**Task to complete**
Please repeat every entry exactly as given, apart from dropping the images.

(Paired box coordinates)
#####
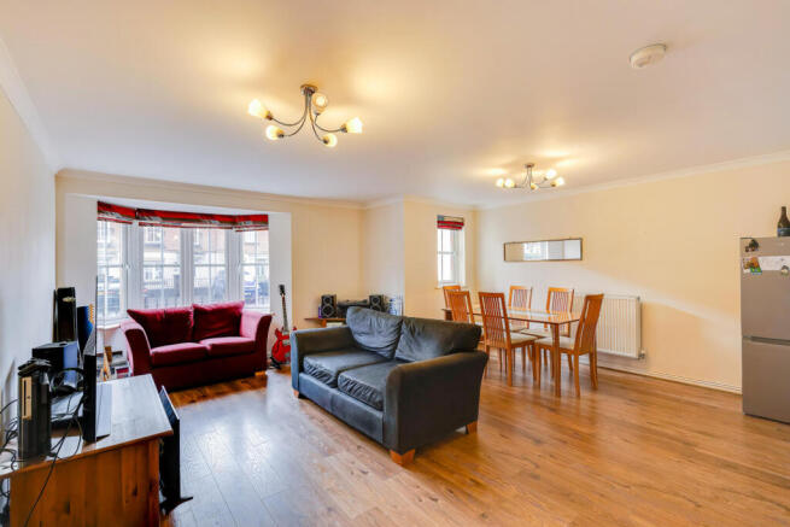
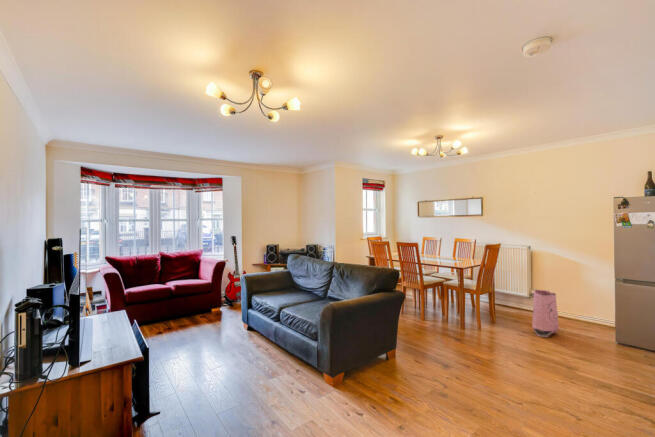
+ bag [531,289,560,339]
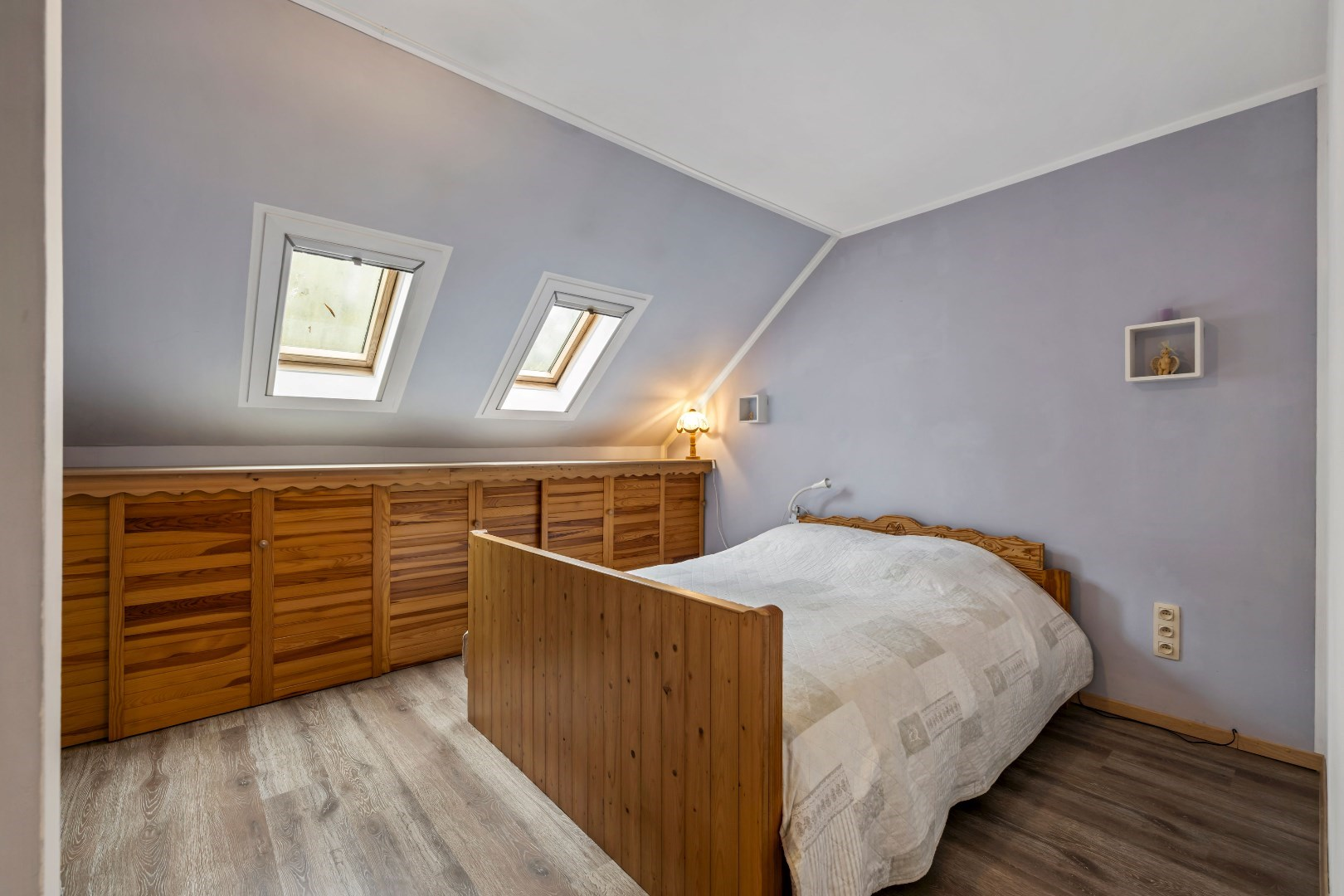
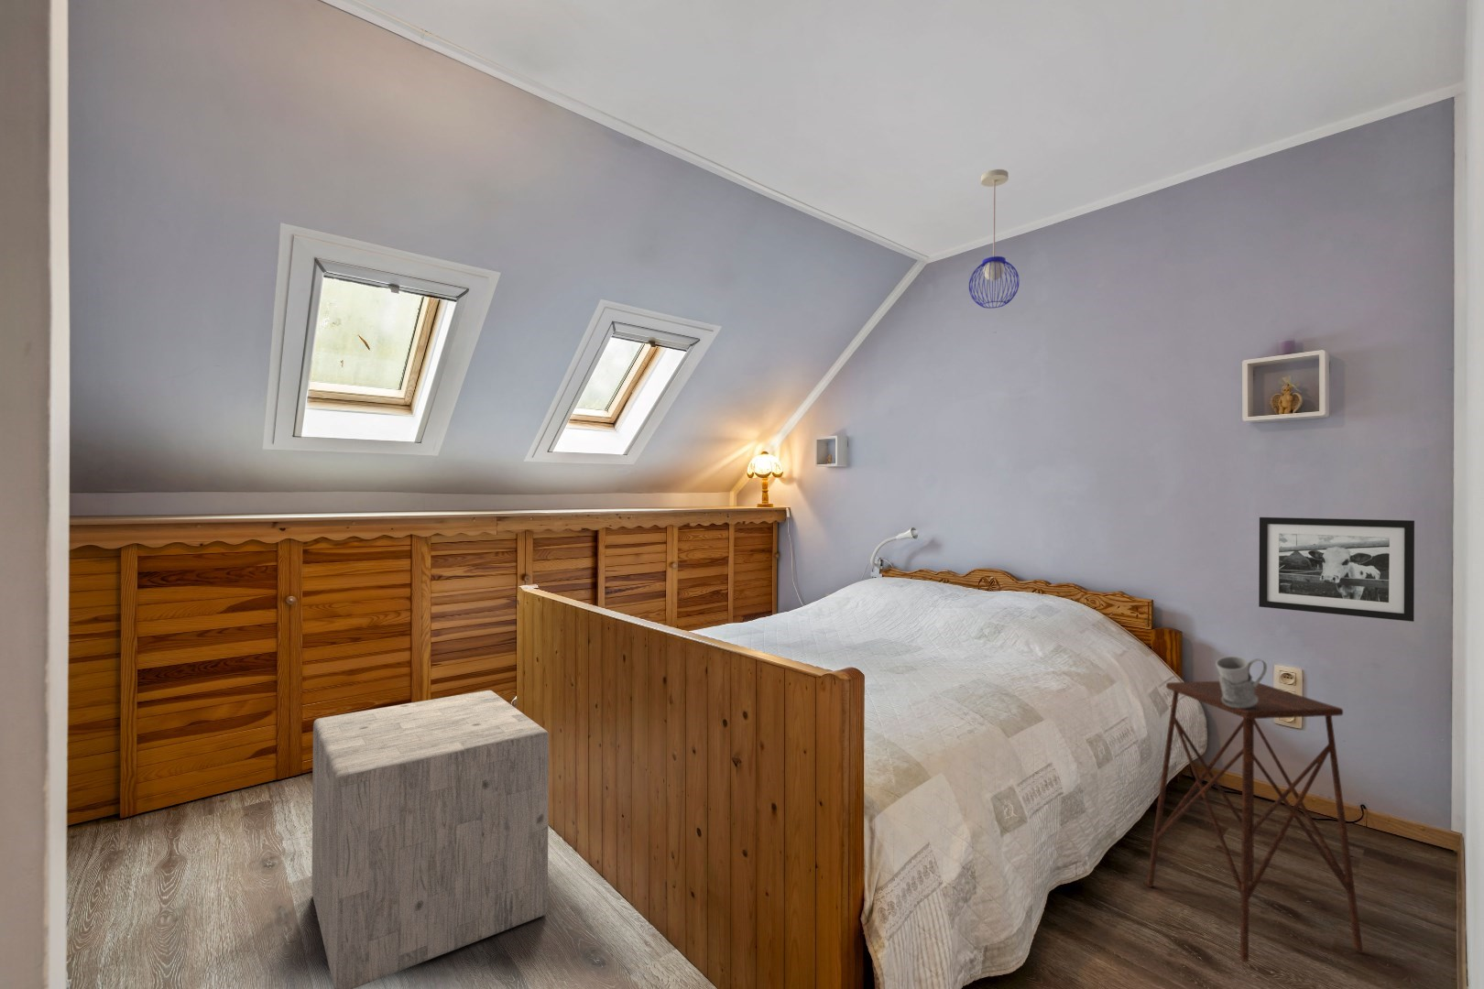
+ mug [1215,656,1268,708]
+ stool [310,690,550,989]
+ pendant light [968,169,1020,309]
+ side table [1146,680,1364,964]
+ picture frame [1258,517,1416,623]
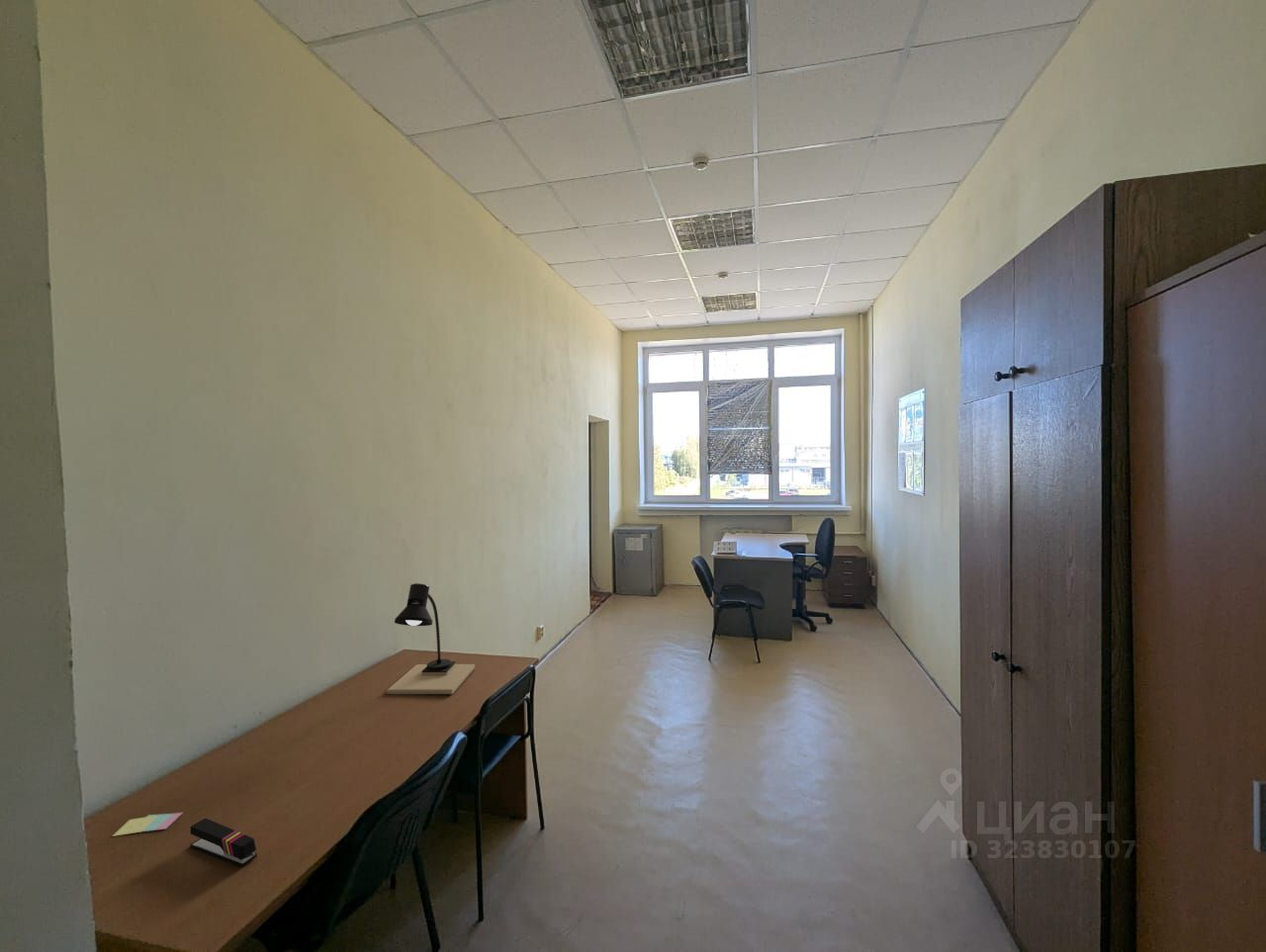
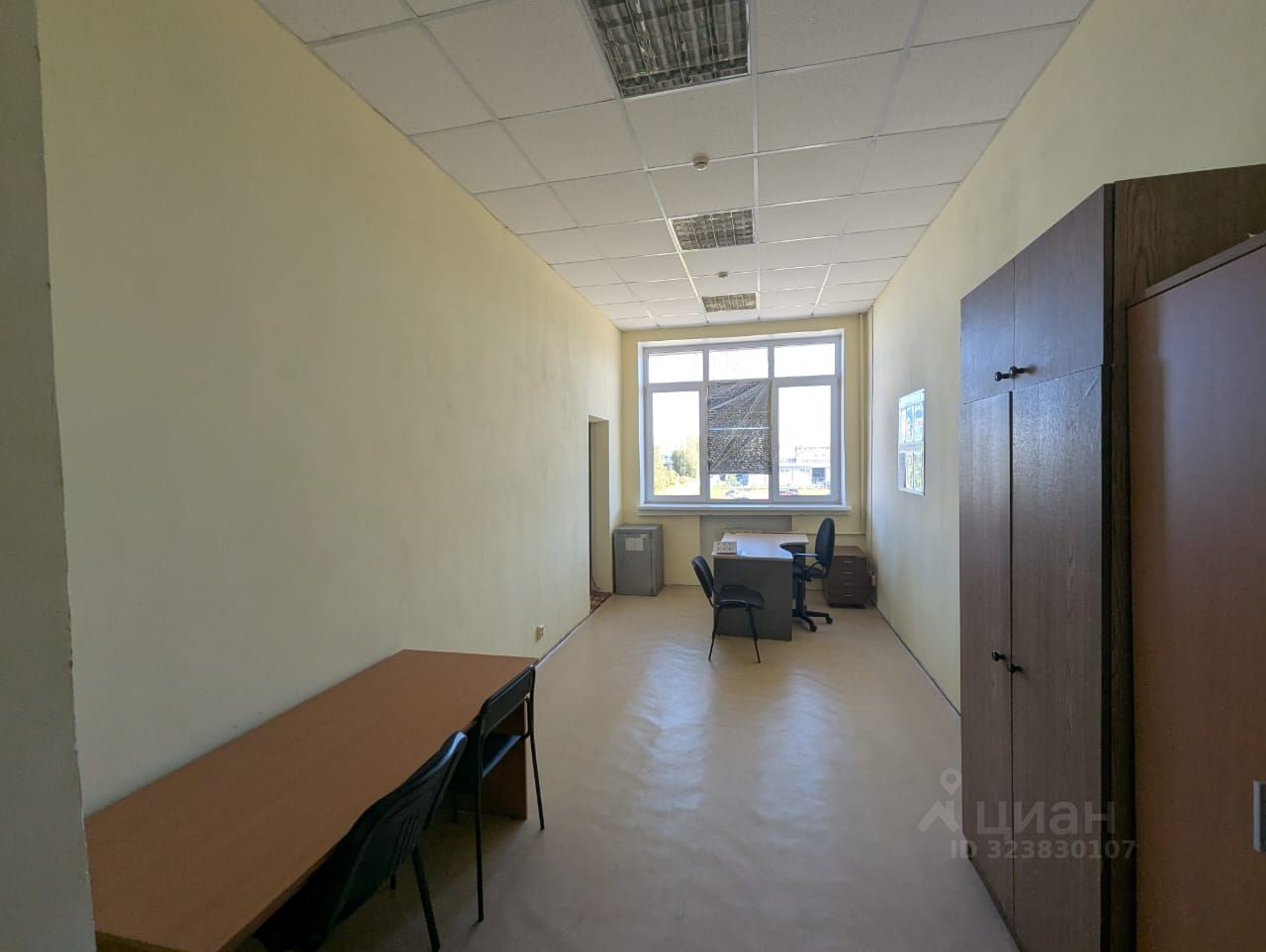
- stapler [189,818,258,868]
- sticky notes [112,812,184,837]
- desk lamp [386,582,476,695]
#####
**Your response**
+ bag [531,289,560,339]
+ mug [1215,656,1268,708]
+ stool [310,690,550,989]
+ pendant light [968,169,1020,309]
+ side table [1146,680,1364,964]
+ picture frame [1258,517,1416,623]
- stapler [189,818,258,868]
- sticky notes [112,812,184,837]
- desk lamp [386,582,476,695]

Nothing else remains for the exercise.